The Defense Information Systems Agency’s (DISA) Cybersecurity Service Provider team has introduced Endguard, a 24/7 endpoint detection and monitoring service designed to bolster cyber defense efforts for its strategic partners.
DISA unveiled Endguard in a recent blog, explaining that the service is tailored for Windows, macOS, Unix, and Linux systems.
According to the combat support agency, Endguard integrates Microsoft Defender for Endpoint and Microsoft Defender for Servers to provide automated cyber defense capabilities. The service leverages all servers and endpoints to detect advanced threats, enables analysts to quickly counter adversarial actions, and simplifies implementation using cloud-based technologies.
Endguard offers real-time detection and response, enhancing visibility by monitoring suspicious or anomalous behavior beyond traditional intrusion detection, including traffic across enclave boundaries and lateral movement between hosts.
“Endguard drives us into a new standard of service delivery and effectiveness,” said Jason Mowery, a DISA IT specialist. “Endguard will be the main service delivery enabler for the majority of our strategic partners in the near future, allowing DISA to continue to deliver world-class cybersecurity services to the United States Department of Defense.”
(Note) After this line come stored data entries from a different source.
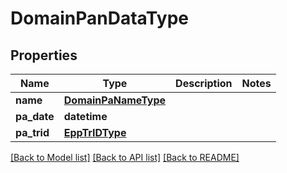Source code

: # DomainPanDataType

## Properties
Name | Type | Description | Notes
------------ | ------------- | ------------- | -------------
**name** | [**DomainPaNameType**](DomainPaNameType.md) |  | 
**pa_date** | **datetime** |  | 
**pa_trid** | [**EppTrIDType**](EppTrIDType.md) |  | 

[[Back to Model list]](../README.md#documentation-for-models) [[Back to API list]](../README.md#documentation-for-api-endpoints) [[Back to README]](../README.md)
The service also allows analysts to triage and contain cyber incidents more rapidly, with live response capabilities customized for each organization, reducing response times from hours to seconds. DISA conducted thorough testing of Endguard, including a simulation with U.S. European Command, where the service successfully detected 100 percent of the Red Team’s endpoint attacks and 94 percent of their individual activities.
“[The] pilot showed that configuration management and maintenance of the Defender for Endpoint infrastructure reduced workloads, allowing analysts to focus on threat hunting and high-level cyber events,” the blog reads.